When Trujillo first saw a laser cutter at work he was
mesmerized. He knew instantly it was something that he wanted to explore and
make art with. It quietly and smoothly moved across the work surface cutting
and engraving with a speed and precision that the greatest human craftsman
could never attain with a lifetime of practice. He began to realize that this
device, along with other technologies like 3D printing, robotics etc., which
have been around for a while, had reached a price point where they are now
affordable to a mass consumer market. This represented the beginning of a new
era of technological production that will rival the industrial revolution in
its ability to transform our lives and this planet. At first, he was elated
about this idea. He thought what wonders we will create. But, in thinking
about it more, he dreaded the monsters it would bring.
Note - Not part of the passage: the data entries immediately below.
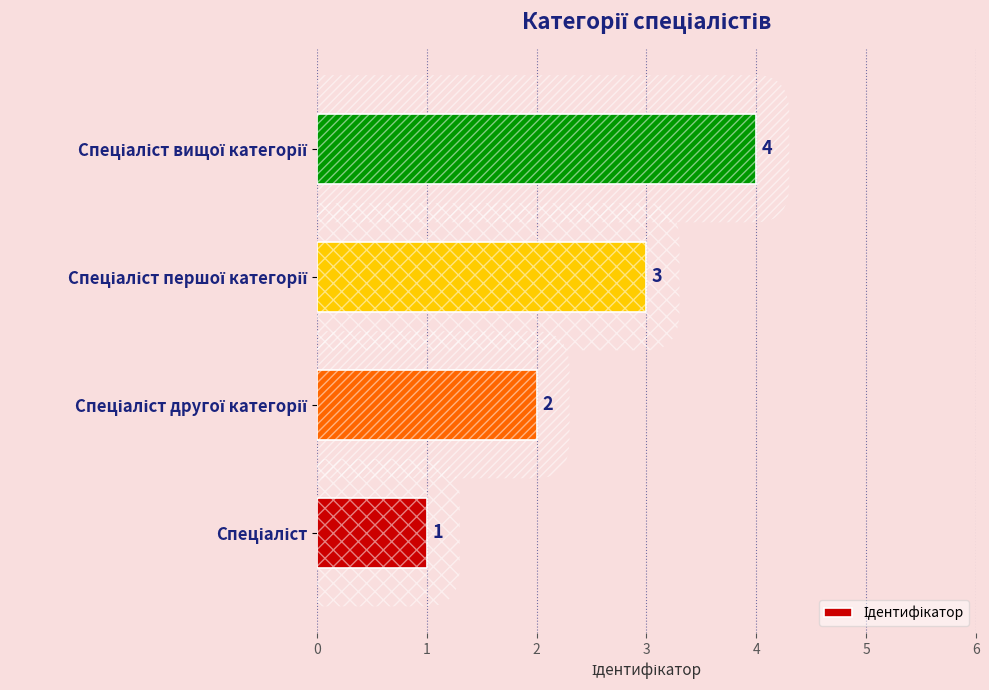

What is the sum of all values?

10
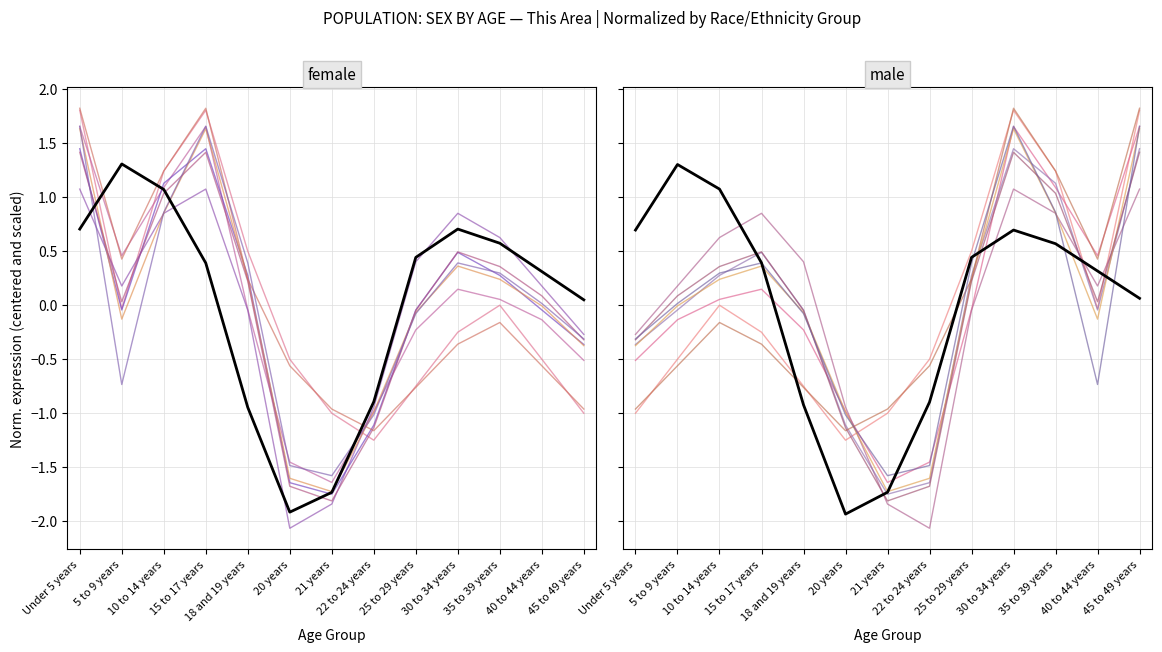

What is the maximum value for Female - This Area?

1.3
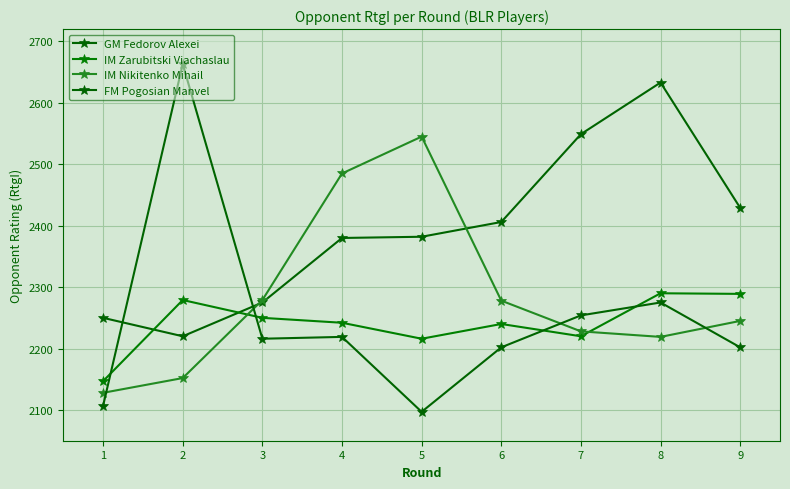

How many series are shown in this chart?

4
Osvaldo Trujillo is a visual
artist and professor, based in Los Angeles.
LAURA H. PARKER
With her current work,
she is using stars and planets (as well as incorporating a diverse lexicon of
imagery), as point sources of light to write as well as draw with. All of the
images are her own. With typically slow shutter speeds she has trained her
camera on Jupiter, the solar eclipse, a full moon, an eclipsed moon, and even
New York's Grand Central Station ceiling and spelled out an array of letters
and shapes. Each letter or shape bears the trace of the movement and
unsteadiness of her wrist. Thus, each of her intimate gestures registers
contact with the infinite and timeless. Both the act itself, and an intuitive
assembly of associations that occur in post-production have suggested the
words and ideas she has “pictured”.
HK ZAMANI
For thirteen years Zamani’s works consisted of shear fabric
stretched over wire armatures that had been attached to either the wall or
panels. When lit, the interplay between the lit fabric and its shadow on the
wall or panel surface behind produced moiré patterns. These works were visual
experiences reminiscent of Op and Psychedelic art in their purely visual
impact. They could also be seen as an extension of the Los Angeles Light and
Space art movement with its intellectual questioning of perception. These
studies of light as particle and wave were timely and were motivated to play
analog against digital technology.
Zamani’s wall and room works led to constructing the domes for
physical actions. A dome in a state of disarray, as a dysfunctional
architectural form, of ideals and expectations, became the subject matter for
contemplations in drawing and paint. In contrast to his fabric and armature
paintings they argued the importance of failure.
His dome and tent paintings were less about paint than image.
Their recent transmutations are about paint. These paintings are portraits.
Perhaps even self-portraits, fragile portrayals. Some are ruins, some are
vessels, and transport. The new images in these paintings continue to grow
out of, or away from their predecessors. They are sometimes devils, then
angels. Some are on land, in sky or sea, occasional remnants, reformed or
transformed. They are a return as well as departure, departure from the dome
image and back to the way he used to paint.
PØST (1995 to present) is a subversive space in Los Angeles, a
project of HK Zamani, that has hosted nearly 500 exhibits.